During his set, Agyei held nothing back, jumping from lighthearted to serious subjects without hesitation. Photo courtesy of William Yeager


UPC brought Los Angeles comedian Stephen Agyei to perform in Farmer Hall on Jan. 15th. 

Ageyi, 29 years old, told the audience stories about his judgmental African family, childhood antics of farting in jars and why he doesn’t date on Tinder. 

He also invited students to ask him questions during his performance, prompting him to reveal what he believed to be the two hardest things about comedy. 

“Making people laugh and choosing your battles because you don’t want to offend for the sake of offending. You want to make a joke to make a point, but also you want it to be funny,” said Agyei. 

Agyei also shared with the audience what it took for him to leave behind Colorado, his home state, and his job at human resources to pursue comedy full-time.  

“You learn at a certain point in whatever you career is that you gotta dive in all the way. Believe in yourself because things will start to happen,” said Agyei. 

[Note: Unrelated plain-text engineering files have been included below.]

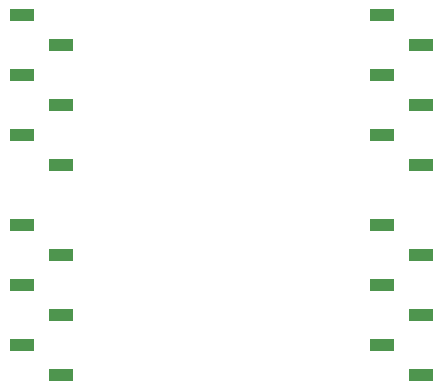
<source format=gbp>
G04 Layer: BottomPasteMaskLayer*
G04 EasyEDA v6.5.34, 2023-08-21 18:11:39*
G04 fdc95c5ed4774c3386f44bc390bfbdb9,5a6b42c53f6a479593ecc07194224c93,10*
G04 Gerber Generator version 0.2*
G04 Scale: 100 percent, Rotated: No, Reflected: No *
G04 Dimensions in millimeters *
G04 leading zeros omitted , absolute positions ,4 integer and 5 decimal *
%FSLAX45Y45*%
%MOMM*%

%ADD10R,2.0000X1.0000*%

%LPD*%
D10*
G01*
X1232103Y3429000D03*
G01*
X1562100Y3175000D03*
G01*
X1562100Y4191000D03*
G01*
X1562100Y3683000D03*
G01*
X1232103Y4445000D03*
G01*
X1232103Y3937000D03*
G01*
X4280027Y3429000D03*
G01*
X4610023Y3175000D03*
G01*
X4610023Y4191000D03*
G01*
X4610023Y3683000D03*
G01*
X4280027Y4445000D03*
G01*
X4280027Y3937000D03*
G01*
X1231976Y1651000D03*
G01*
X1561972Y1397000D03*
G01*
X1561972Y2413000D03*
G01*
X1561972Y1905000D03*
G01*
X1231976Y2667000D03*
G01*
X1231976Y2159000D03*
G01*
X4279900Y1651000D03*
G01*
X4609896Y1397000D03*
G01*
X4609896Y2413000D03*
G01*
X4609896Y1905000D03*
G01*
X4279900Y2667000D03*
G01*
X4279900Y2159000D03*
M02*

</source>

Aspen Snow, a sociology major, said that he thought Agyei was the right mixture of edgy and entertaining. He also said that he really liked having a comedian on campus, and it was a great program to have.  

“He was brave to go there, and I’m glad he did. I’m always for pushing the envelope. I’m relieved that he went for it,” said Snow, age 22.  

Thomas Dillard, a freshman, also said that he was excited to see a comedian for the first time in person, and looks forward to viewing Agyei’s future content on YouTube. 

“I came a little bit late, but liked it ever since he started talking about how he became a comedian. I thought that was interesting and cool because you don’t really hear that in comedy shows,” said Dillard, an 18-year-old business management major from Birmingham.  

“I hope they got the message that we’re all in this together. Whatever the jokes may be, about race or whatnot, the ultimate message is that we’re all together,” Agyei said after his performance. 

The comedian also said that comedy is crucial for bringing people together. 

“Comedy is a way to bridge that gap of disconnect in the nation, in my opinion. People from different backgrounds, everyone loves to laugh.”  

Agyei said he believed that it was important for him to perform for college audiences because it gives him a glimpse of the future. 

“The younger generation has the newer ideas, and I think this is probably the best place for soaking up some of that youth and those ideas and seeing what the future is going to look like,” said Agyei. 

“This is the first UPC event of this semester, and so I really hope everyone gets from this the idea that UPC is for the students and we really want to make sure that they enjoy what they come to,” said Bria Owens, UM’s UPC coordinator. 

 
Owens and other members of UPC picked Agyei from National Associate for Campus Activities, where he was a featured performer.